*Required actions*
a) Can you retype the stretch of the pgAdmin email from "Yes, I could" through "profiles, etc.", word for word?
b) Answer these questions about the pgAdmin email:
(i) What does the writer say must, in practice, be created for pgAdmin?
(ii) Which option is clicked after right-clicking the pgAdmin icon in the Notification area?
(iii) According to the writer, what most frequently causes browser freezes or crashes?

*Passage provided*

[Start of section]

Aug 25, 2020, 2:59 PM by dp...@pgadmin.org:

>
>
> On Fri, Aug 21, 2020 at 11:23 AM <> tutilu...@tutanota.com> > wrote:
>  
>
>> Please consider testing your software before releasing it.
>>
>
> https://pgsnake.blogspot.com/2020/08/testing-pgadmin.html>  
>

This certainly convinces me that there is quite a lot of testing happening, so 
that's at least reassuring in some sense. However, since it's necessary (in 
practice) to create a separate, dedicated browser profile for pgAdmin (since 
otherwise, it forgets the entire "state" every time you clear your browser data 
or close the browser, which happens constantly), breaking the "browser command" 
in a new version is quite remarkable.

Also, it should be noted that my found work-around, to find the pgAdmin icon in 
the Notification area, right click it and then click "New pgAdmin window", only 
works once you are actually running it. When I start my machine, pgAdmin isn't 
running, so I first have to launch it using my normal Taskbar icon, which up 
until the latest version opened the correct pgAdmin browser profile. Now, it 
instead loads for some time and finally opens in the default browser (obviously 
with forgotten "state"). I then have to close it and then start it with the 
Notification area work-around.

Yes, I could make it run on boot, to save myself another click and some 
waiting, but again, the problem isn't that I cannot find a way at all to use 
pgAdmin -- the issue is that such an "obvious" thing broke. It really makes me 
wonder how anyone could be running pgAdmin in their standard browser profile. I 
guess they never or rarely clear their browser data and never have to close all 
browser windows. I frequently need to do that for many reasons besides privacy, 
including updates, freezes/crashes (most frequently caused by pgAdmin, 
ironically), getting the "right order" of grouped windows of different browser 
profiles, etc.

[End of section]

*Extracted entries*
[Start of section]

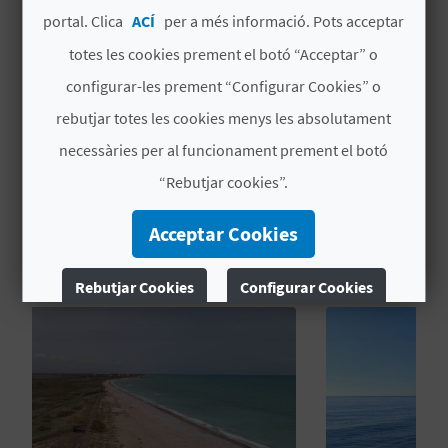
MÉS INFORMACIÓ
portal. Clica
ACÍ
per a més informació. Pots acceptar
totes les cookies prement el botó “Acceptar” o
C
Horari
configurar-les prement “Configurar Cookies” o
Tancada
A
rebutjar totes les cookies menys les absolutament
L
necessàries per al funcionament prement el botó
C
“Rebutjar cookies”.
U
Acceptar Cookies
TAMBÉ ET POT INTERESSAR
L
Rebutjar Cookies
Configurar Cookies
A
Més informació
L
A
T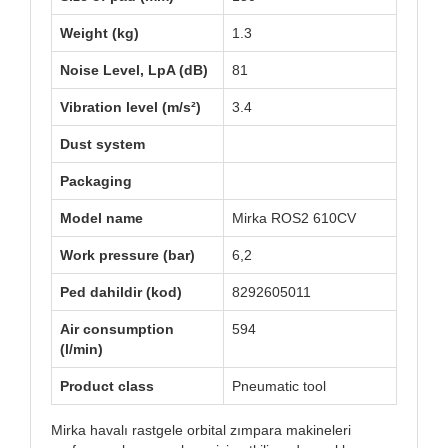
Weight (kg)
1.3
Noise Level, LpA (dB)
81
Vibration level (m/s²)
3.4
Dust system
Packaging
Model name
Mirka ROS2 610CV
Work pressure (bar)
6,2
Ped dahildir (kod)
8292605011
Air consumption
594
(l/min)
Product class
Pneumatic tool
Mirka havalı rastgele orbital zımpara makineleri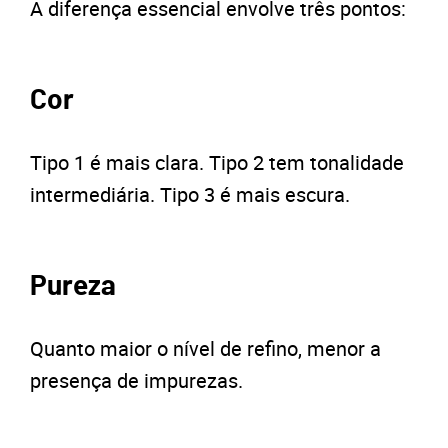
A diferença essencial envolve três pontos:
Cor
Tipo 1 é mais clara. Tipo 2 tem tonalidade
intermediária. Tipo 3 é mais escura.
Pureza
Quanto maior o nível de refino, menor a
presença de impurezas.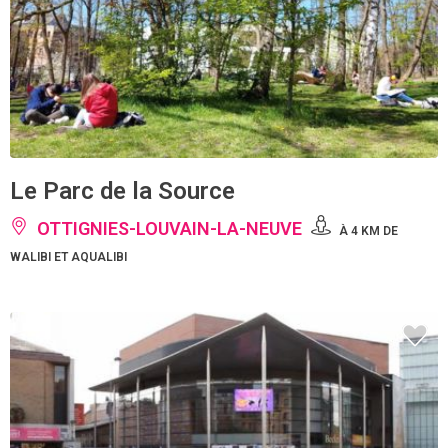
Le Parc de la Source
OTTIGNIES-LOUVAIN-LA-NEUVE
À 4 KM DE
WALIBI ET AQUALIBI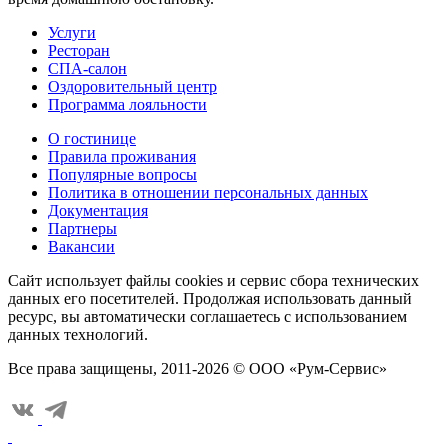
Услуги
Ресторан
СПА-салон
Оздоровительный центр
Программа лояльности
О гостинице
Правила проживания
Популярные вопросы
Политика в отношении персональных данных
Документация
Партнеры
Вакансии
Сайт использует файлы cookies и сервис сбора технических
данных его посетителей. Продолжая использовать данный
ресурс, вы автоматически соглашаетесь с использованием
данных технологий.
Все права защищены, 2011-2026 © ООО «Рум-Сервис»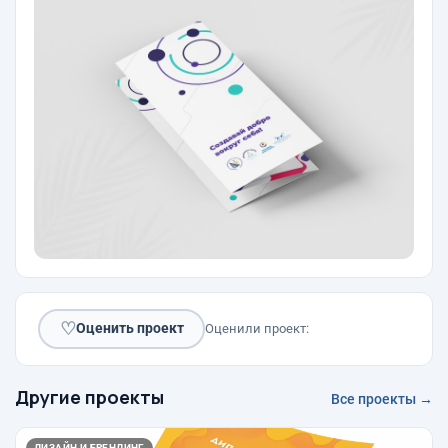
♡
Оценить проект
Оценили проект:
Другие проекты
Все проекты →
ДИЗАЙН И БРЕНДИНГ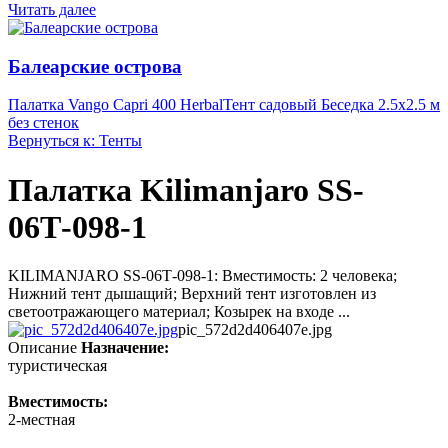
Читать далее
Балеарские острова
Палатка Vango Capri 400 Herbal
Тент садовый Беседка 2.5х2.5 м
без стенок
Вернуться к: Тенты
Палатка Kilimanjaro SS-
06Т-098-1
KILIMANJARO SS-06Т-098-1: Вместимость: 2 человека;
Нижний тент дышащий; Верхний тент изготовлен из
светоотражающего материал; Козырек на входе ...
pic_572d2d406407e.jpg
Описание
Назначение:
туристическая
Вместимость:
2-местная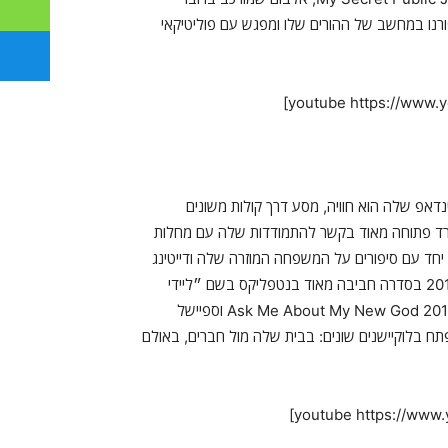
פורנו במחשב של ההורים שלו ומפגש עם פוליטיקאי
נדאפ שלה הוא חוויה, מסע דרך קולות משונים
ורד פתוחה מאוד בקשר להתמודדות שלה עם מחלות
חד עם סיפורים על המשפחה המוזרה שלה ודייטינג
בתור אישה בת ארבעים פלוס. היא גם כיכבה בין השנים 2016 ל-2017 בסדרה חביבה מאוד בנטפליקס בשם ״ליידי
דיינמייט״ עליה כתבתי כבר באתר הזה. אני ממליץ על אלבומה מ-2013 Ask Me About My New God וספיישל
את המופע שלה מתפתח בלוקיישנים שונים: בבית שלה מול חברים, באולם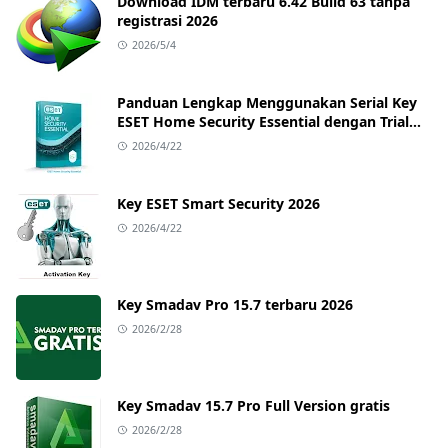
Download IDM terbaru 6.42 Build 63 tanpa
registrasi 2026
2026/5/4
Panduan Lengkap Menggunakan Serial Key
ESET Home Security Essential dengan Trial
Key Terbaru
2026/4/22
Key ESET Smart Security 2026
2026/4/22
Key Smadav Pro 15.7 terbaru 2026
2026/2/28
Key Smadav 15.7 Pro Full Version gratis
2026/2/28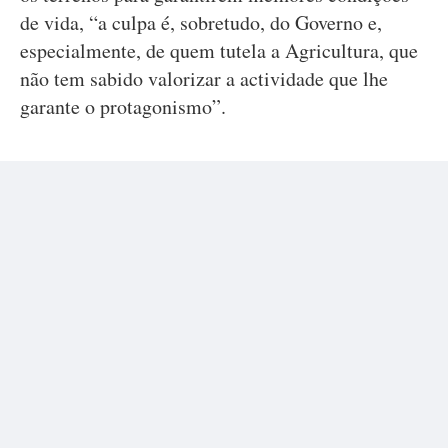
de vida, “a culpa é, sobretudo, do Governo e,
especialmente, de quem tutela a Agricultura, que
não tem sabido valorizar a actividade que lhe
garante o protagonismo”.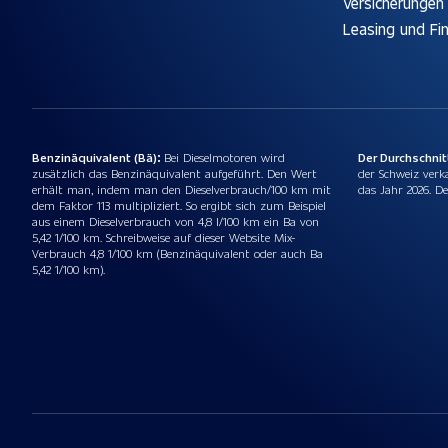
Versicherungen
Leasing und Fi
Benzinäquivalent (Bä):
Bei Dieselmotoren wird
Der Durchschni
zusätzlich das Benzinäquivalent aufgeführt. Den Wert
der Schweiz verk
erhält man, indem man den Dieselverbrauch/100 km mit
das Jahr 2026. De
dem Faktor 113 multipliziert. So ergibt sich zum Beispiel
aus einem Dieselverbrauch von 4,8 l/100 km ein Ba von
5,42 1/100 km. Schreibweise auf dieser Website Mix-
Verbrauch 4,8 1/100 km (Benzinäquivalent oder auch Ba
5,42 1/100 km).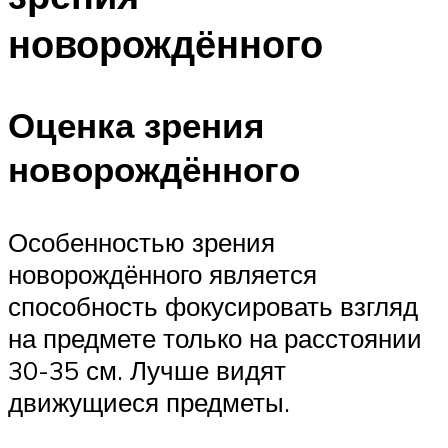
новорождённого
Оценка зрения
новорождённого
Особенностью зрения
новорождённого является
способность фокусировать взгляд
на предмете только на расстоянии
30-35 см. Лучше видят
движущиеся предметы.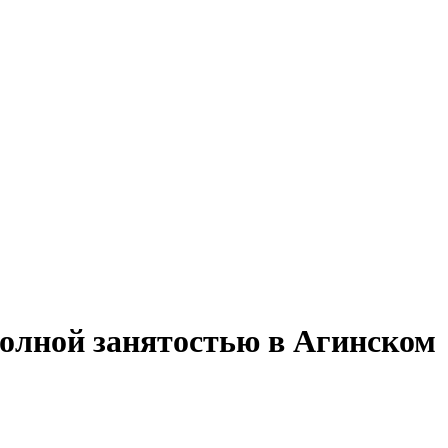
полной занятостью в Агинском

[End of section]

*Replies*
a)
Yes, I could make it run on boot, to save myself another click and some 
waiting, but again, the problem isn't that I cannot find a way at all to use 
pgAdmin -- the issue is that such an "obvious" thing broke. It really makes me 
wonder how anyone could be running pgAdmin in their standard browser profile. I 
guess they never or rarely clear their browser data and never have to close all 
browser windows. I frequently need to do that for many reasons besides privacy, 
including updates, freezes/crashes (most frequently caused by pgAdmin, 
ironically), getting the "right order" of grouped windows of different browser 
profiles, etc.

b)
(i) A separate, dedicated browser profile.
(ii) "New pgAdmin window."
(iii) pgAdmin.